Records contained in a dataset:
__________

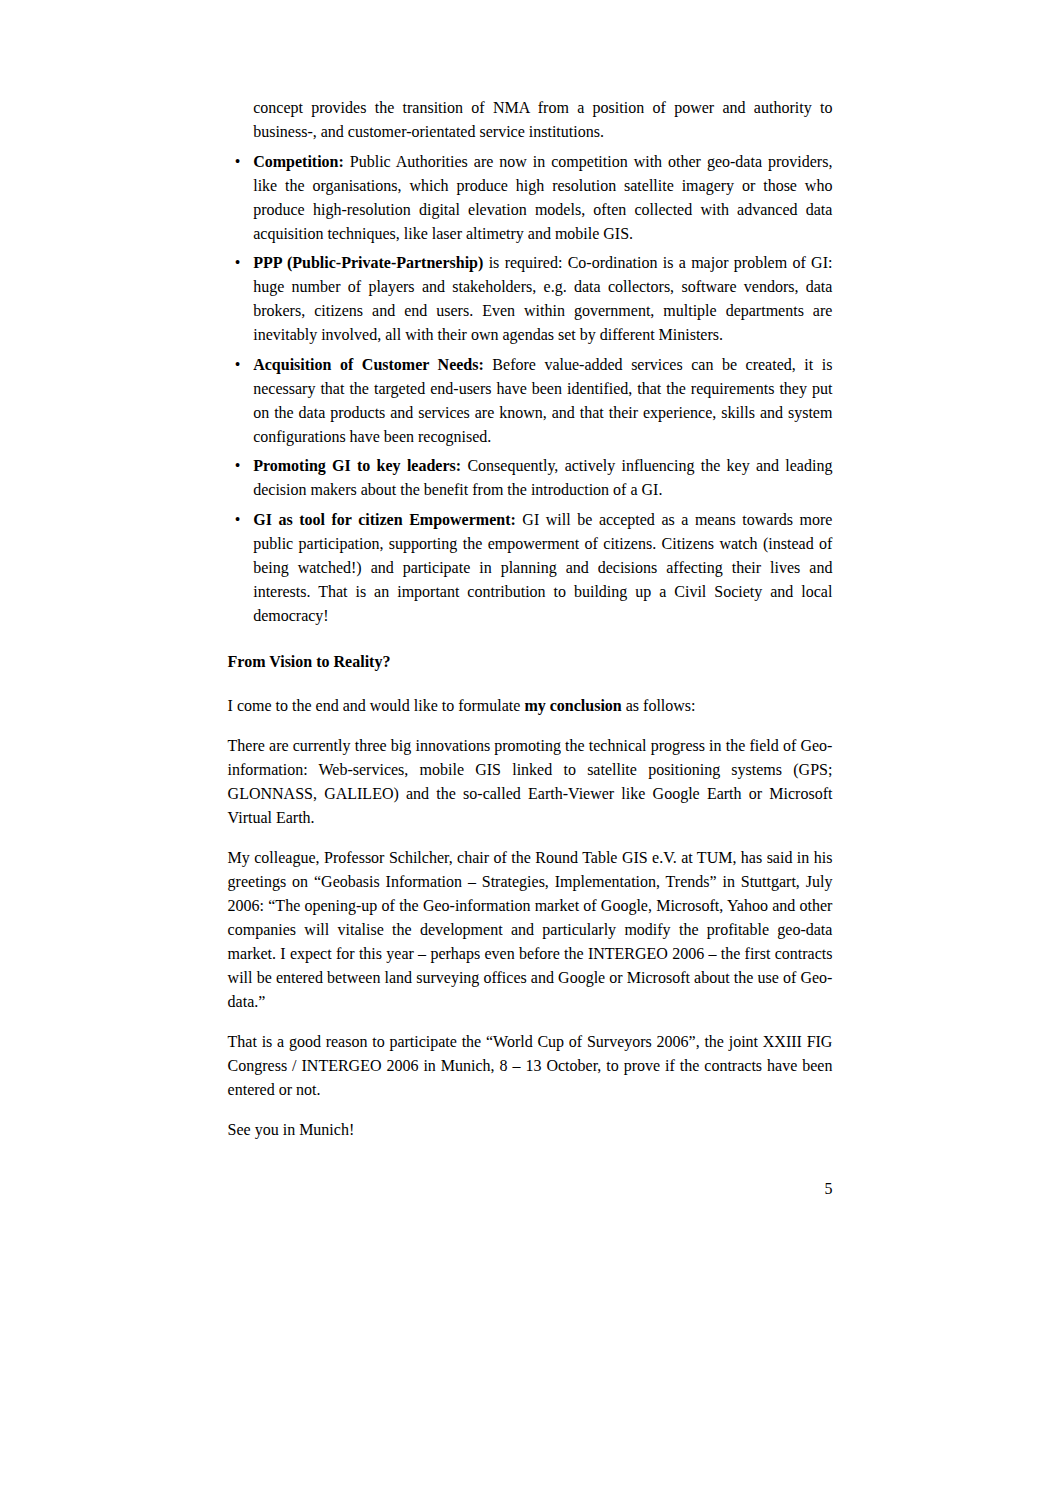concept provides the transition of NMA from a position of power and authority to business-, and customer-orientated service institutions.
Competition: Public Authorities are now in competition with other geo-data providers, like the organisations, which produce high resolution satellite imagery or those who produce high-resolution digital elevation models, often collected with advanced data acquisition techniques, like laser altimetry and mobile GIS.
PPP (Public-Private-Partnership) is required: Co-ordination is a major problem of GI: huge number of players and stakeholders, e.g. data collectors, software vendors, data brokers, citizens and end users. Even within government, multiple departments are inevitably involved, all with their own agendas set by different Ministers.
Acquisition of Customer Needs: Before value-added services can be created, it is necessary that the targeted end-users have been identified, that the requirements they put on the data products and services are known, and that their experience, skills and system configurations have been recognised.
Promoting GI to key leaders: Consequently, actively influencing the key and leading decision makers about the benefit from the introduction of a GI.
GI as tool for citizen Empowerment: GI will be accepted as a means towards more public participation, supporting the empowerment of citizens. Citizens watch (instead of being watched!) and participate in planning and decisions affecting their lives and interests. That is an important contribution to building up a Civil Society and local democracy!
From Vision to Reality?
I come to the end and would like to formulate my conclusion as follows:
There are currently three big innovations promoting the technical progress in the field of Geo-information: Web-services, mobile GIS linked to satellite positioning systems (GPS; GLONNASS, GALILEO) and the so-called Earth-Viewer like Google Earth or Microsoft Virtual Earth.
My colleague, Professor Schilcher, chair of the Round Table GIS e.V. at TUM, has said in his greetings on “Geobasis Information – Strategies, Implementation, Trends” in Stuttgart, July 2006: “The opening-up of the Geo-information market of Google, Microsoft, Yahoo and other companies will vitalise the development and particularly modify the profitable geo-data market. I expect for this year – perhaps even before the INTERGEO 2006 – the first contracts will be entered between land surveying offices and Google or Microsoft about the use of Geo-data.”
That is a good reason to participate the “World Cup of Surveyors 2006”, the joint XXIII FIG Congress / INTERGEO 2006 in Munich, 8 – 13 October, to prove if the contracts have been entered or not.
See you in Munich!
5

__________

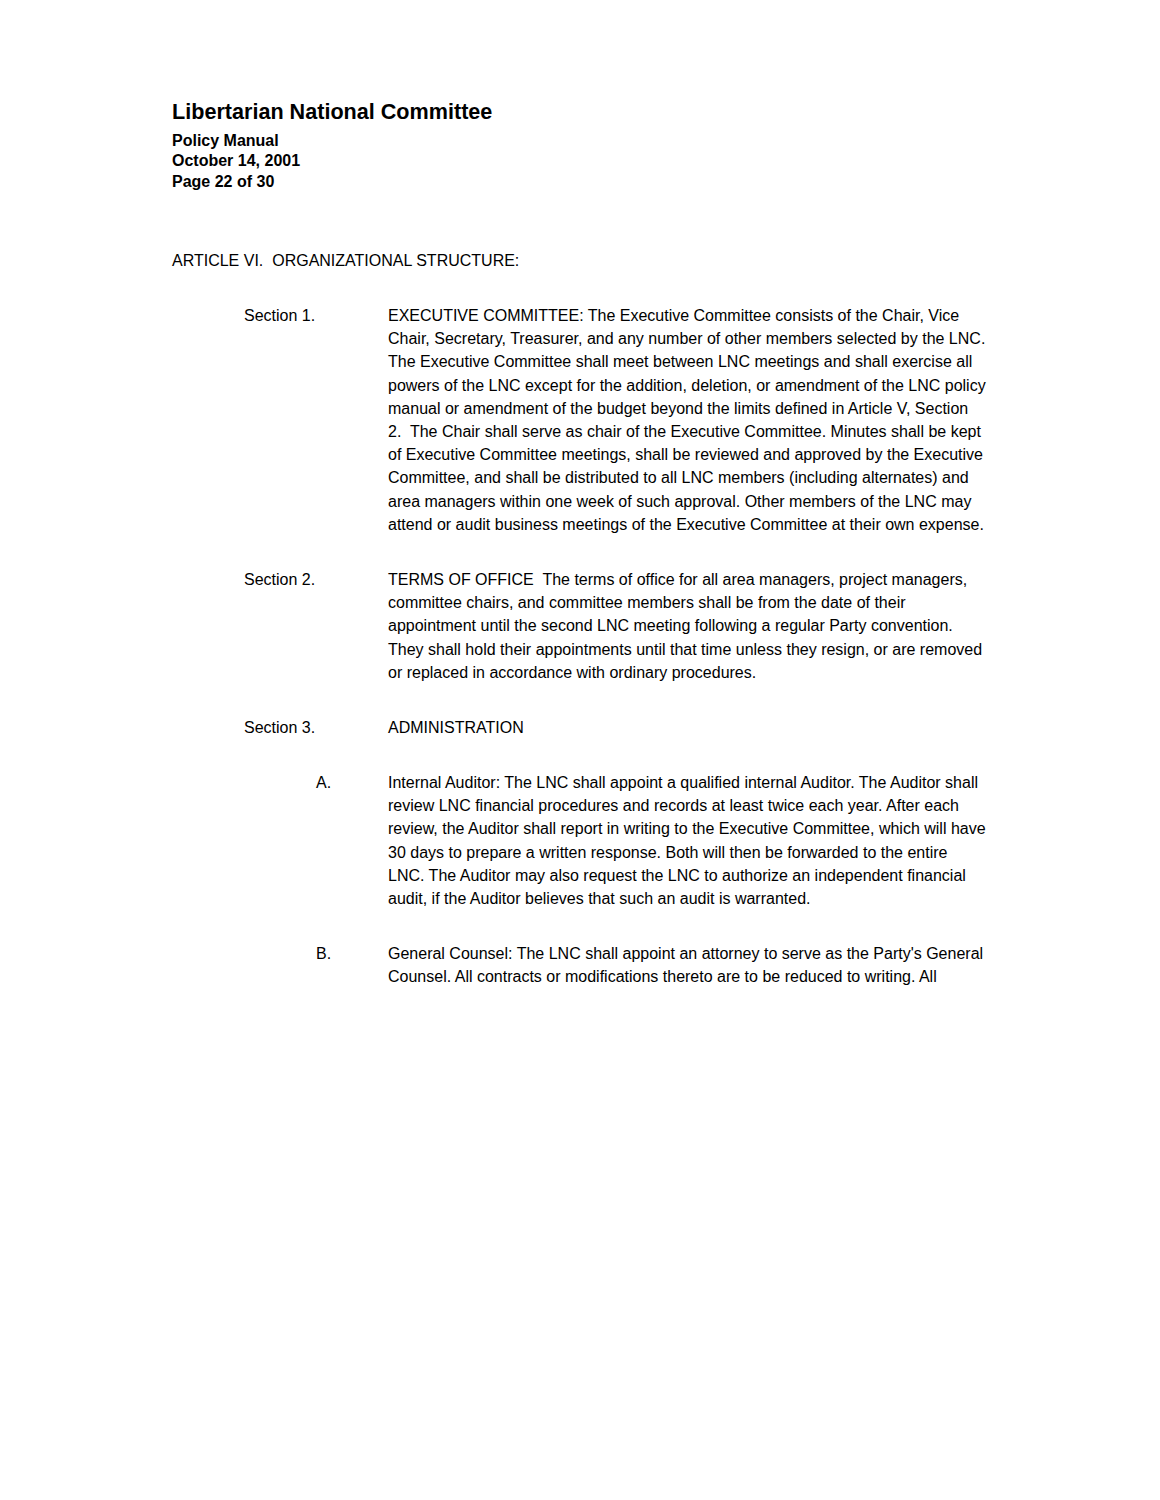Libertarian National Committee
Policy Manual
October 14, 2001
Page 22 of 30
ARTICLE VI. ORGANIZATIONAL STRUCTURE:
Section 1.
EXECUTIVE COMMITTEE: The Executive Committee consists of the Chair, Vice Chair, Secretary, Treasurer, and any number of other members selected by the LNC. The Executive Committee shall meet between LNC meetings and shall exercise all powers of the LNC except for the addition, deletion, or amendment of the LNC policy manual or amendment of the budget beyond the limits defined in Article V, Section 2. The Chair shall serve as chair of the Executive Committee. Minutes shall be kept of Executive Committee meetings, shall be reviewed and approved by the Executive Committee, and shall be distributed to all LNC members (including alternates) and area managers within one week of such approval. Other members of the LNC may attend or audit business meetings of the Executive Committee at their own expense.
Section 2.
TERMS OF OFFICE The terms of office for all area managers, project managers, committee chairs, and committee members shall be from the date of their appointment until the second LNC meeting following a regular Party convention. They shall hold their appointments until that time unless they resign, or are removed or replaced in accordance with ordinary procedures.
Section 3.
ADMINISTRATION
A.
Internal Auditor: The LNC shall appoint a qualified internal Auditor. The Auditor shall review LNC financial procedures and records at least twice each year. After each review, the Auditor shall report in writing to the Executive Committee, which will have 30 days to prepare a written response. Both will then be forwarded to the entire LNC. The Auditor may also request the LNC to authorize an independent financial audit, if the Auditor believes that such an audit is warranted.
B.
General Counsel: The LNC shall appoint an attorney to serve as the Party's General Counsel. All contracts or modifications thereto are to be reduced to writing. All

__________

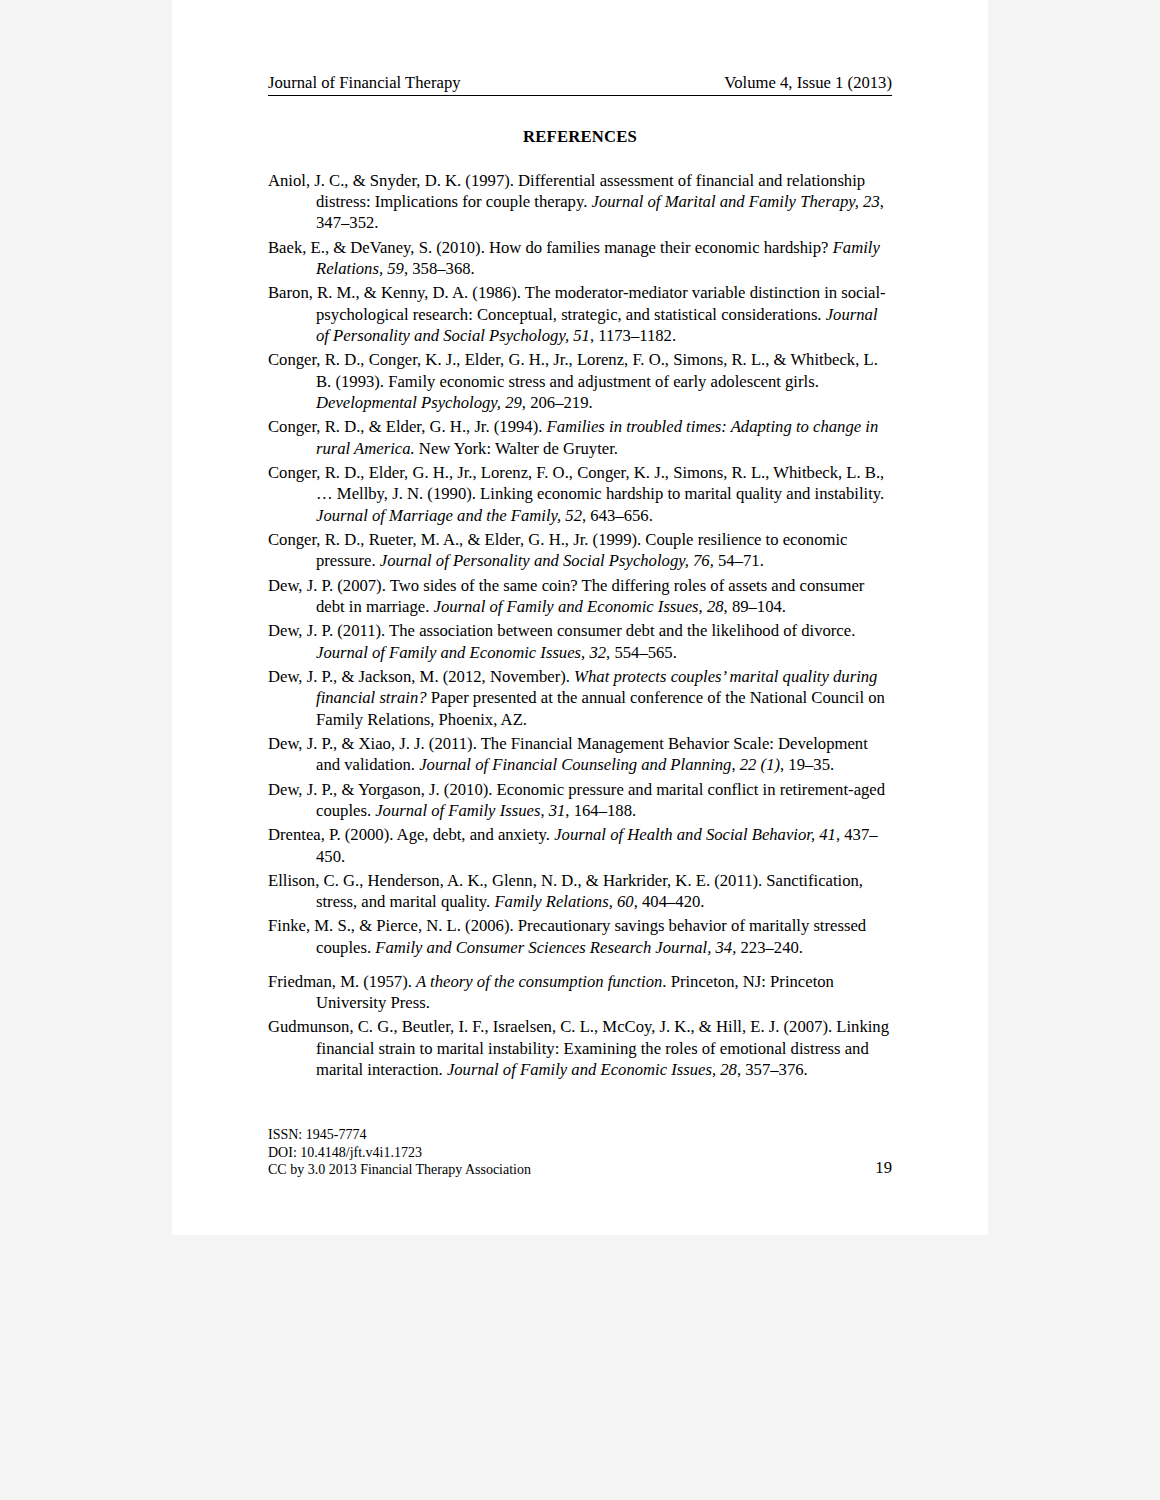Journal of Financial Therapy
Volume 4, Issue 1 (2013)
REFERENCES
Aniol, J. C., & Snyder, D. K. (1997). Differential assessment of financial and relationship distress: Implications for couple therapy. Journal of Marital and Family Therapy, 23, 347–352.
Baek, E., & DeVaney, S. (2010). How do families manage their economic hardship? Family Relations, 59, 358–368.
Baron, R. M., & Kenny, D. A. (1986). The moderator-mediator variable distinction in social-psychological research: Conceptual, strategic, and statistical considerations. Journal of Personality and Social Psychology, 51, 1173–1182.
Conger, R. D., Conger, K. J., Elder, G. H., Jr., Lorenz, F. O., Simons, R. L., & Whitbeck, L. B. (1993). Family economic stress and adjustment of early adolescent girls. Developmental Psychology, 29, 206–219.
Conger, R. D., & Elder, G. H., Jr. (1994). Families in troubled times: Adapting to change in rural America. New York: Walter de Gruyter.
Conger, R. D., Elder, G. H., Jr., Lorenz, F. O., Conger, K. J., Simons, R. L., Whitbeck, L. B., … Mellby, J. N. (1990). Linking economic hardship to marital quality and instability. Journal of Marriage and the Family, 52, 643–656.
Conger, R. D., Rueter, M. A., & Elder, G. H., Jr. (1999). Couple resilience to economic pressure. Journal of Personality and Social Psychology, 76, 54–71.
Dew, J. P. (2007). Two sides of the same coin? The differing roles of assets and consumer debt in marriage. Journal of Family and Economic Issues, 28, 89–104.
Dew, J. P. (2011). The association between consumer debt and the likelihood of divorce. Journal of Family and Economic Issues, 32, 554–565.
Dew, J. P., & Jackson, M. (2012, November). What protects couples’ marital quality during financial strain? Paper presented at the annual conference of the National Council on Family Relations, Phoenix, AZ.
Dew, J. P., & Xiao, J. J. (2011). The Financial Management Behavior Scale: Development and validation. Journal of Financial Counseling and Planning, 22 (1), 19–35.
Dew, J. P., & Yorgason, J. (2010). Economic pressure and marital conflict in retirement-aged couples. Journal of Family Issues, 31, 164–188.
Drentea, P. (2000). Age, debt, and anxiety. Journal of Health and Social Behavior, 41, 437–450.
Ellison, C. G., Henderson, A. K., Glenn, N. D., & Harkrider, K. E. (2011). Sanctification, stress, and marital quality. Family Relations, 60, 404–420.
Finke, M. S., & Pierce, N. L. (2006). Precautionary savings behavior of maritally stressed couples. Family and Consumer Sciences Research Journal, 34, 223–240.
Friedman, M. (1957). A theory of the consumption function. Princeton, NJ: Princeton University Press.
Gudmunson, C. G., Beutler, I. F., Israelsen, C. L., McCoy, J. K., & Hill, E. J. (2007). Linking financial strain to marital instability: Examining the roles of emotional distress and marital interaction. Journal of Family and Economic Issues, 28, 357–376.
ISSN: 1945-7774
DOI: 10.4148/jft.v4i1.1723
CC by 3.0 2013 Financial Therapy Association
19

__________

Look above for the line with "Dew, J. P. (2007)." and the line with "Dew, J. P., & Xiao, J.". Write out those two lines and all the lines between them, exactly, and no others.

Dew, J. P. (2007). Two sides of the same coin? The differing roles of assets and consumer debt in marriage. Journal of Family and Economic Issues, 28, 89–104.
Dew, J. P. (2011). The association between consumer debt and the likelihood of divorce. Journal of Family and Economic Issues, 32, 554–565.
Dew, J. P., & Jackson, M. (2012, November). What protects couples’ marital quality during financial strain? Paper presented at the annual conference of the National Council on Family Relations, Phoenix, AZ.
Dew, J. P., & Xiao, J. J. (2011). The Financial Management Behavior Scale: Development and validation. Journal of Financial Counseling and Planning, 22 (1), 19–35.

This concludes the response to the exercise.